GIVEN PROBLEM –
Copy the passage of the page on old copper boilers between "Yet although coppers" and "for the fire.", inclusive, substituting "pot" for every "cauldron".

SELECTED TEXT –
....................

The copper boiler for hot water in houses in the past
A 'copper' was the only way to heat large amounts of water in Victorian houses. This page describes coppers, explains their name and describes the hard work involved in using them. Later developments in the 1920s and 30s are also discussed. The page is brought to life with firsthand recollections.
Although a kettle on a kitchen fire or kitchen range could supply relatively small amounts of hot water, the 'copper' water heater/boiler was the only means of obtaining hot water in significant amounts - for the laundry on Monday washday, for the (occasional) bath, for cleaning the house, etc.
Yet although coppers were once crucial pieces of household equipment, I never saw one while growing up in the 1940s. All I knew from my mother was that a copper was like a deep cauldron with a lid, built into the corner of the room with a space underneath for the fire.
So began my extensive search for more information.
The search for an original copper and why it wasn't straightforward
The problem with finding out more about coppers turned out to be because they were both built-in and bulky. So although every Victorian and Edwardian house had one and although numerous such houses are still giving good service today, their coppers have understandably been demolished to make room for more modern appliances.
I found that some 'cauldron' parts and lids did survive in museums but they meant little to me by themselves. The occasional museum even had a reconstruction, but it was not plumbed in.
Finally - a surviving copper in its original condition
It took a long search to find an original plumbed-in copper where I could photograph it. (The National Trust properties with coppers did not allow photographs at that time.) Success was in an outhouse at Jane Austen's house in Chawton. In the better-off houses, coppers, like hers, were in outhouses, although in the working class Victorian-style terraces where my mother lived, the copper was in the scullery.
Seeing an original copper enabled me to make much more sense of the descriptions and the museum exhibits.
Why the name copper
Before going on to explain how coppers worked, let me explain the name.
In wealthier houses, the container for the water really was made of copper which is an excellent conductor of heat, but this was exceptional. The container was generally the cheaper cast-iron, and its size depended on the size of the household which it served. It was rather like a very large deep bucket without a handle. Hence my mother's description likening it to a cauldron.
The cast iron linings of old coppers
As the sites of housing areas destroyed by WW2 bombing were cleared, many cast iron copper linings were revealed. Most were broken to some degree but those which remained intact reminded me of large upturned bowler hat crowns.
How the copper was filled with water
Coppers were mainly used on Mondays for the weekly wash - an ardous undertaking with no modern conveniences, made no easier by having to fill the copper with water.
As the container for the water was built-in and could not be removed, the water had to be added with a bucket or ladle which must have been very heavy work. The coppers on the working-class estate where my grandparents lived took about six regular sized bucketfuls to fill.
How the water was heated: a coal fire
The water was heated with a coal fire which was laid and lit through an opening in the brickwork under the water container, and there was an opening to provide a flow of air and to collect the fallen ashes.
Lighting the fire had to be the first task on washdays to give time for it to heat up enough to heat all the water.

....................

DATA –
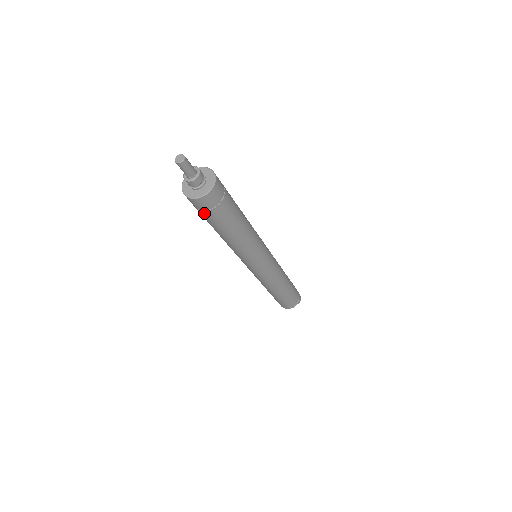
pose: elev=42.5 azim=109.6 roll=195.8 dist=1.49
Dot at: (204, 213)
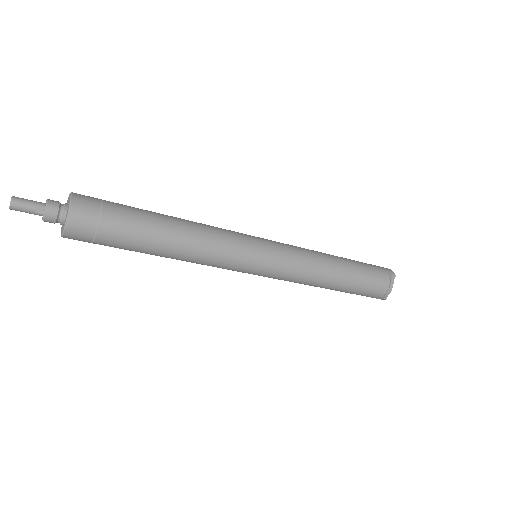
Dot at: (103, 237)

....................

THE RESPONSE –
Yet although coppers were once crucial pieces of household equipment, I never saw one while growing up in the 1940s. All I knew from my mother was that a copper was like a deep pot with a lid, built into the corner of the room with a space underneath for the fire.